▶ WHAT IS BEING ASKED: Exclude the pictures, then repeat the remaining data exactly.

Extracted data entries:
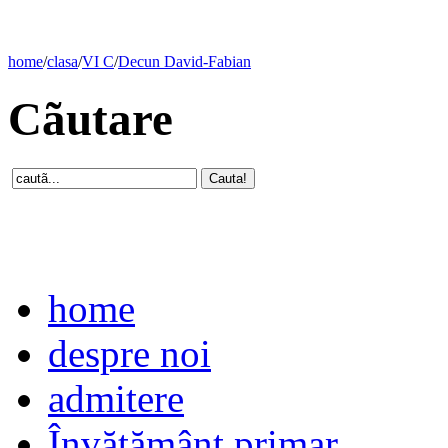
home
/
clasa
/
VI C
/
Decun David-Fabian
Cãutare
home
despre noi
admitere
Învăţământ primar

▶ TASK ANSWER:
home
/
clasa
/
VI C
/
Decun David-Fabian
Cãutare
home
despre noi
admitere
Învăţământ primar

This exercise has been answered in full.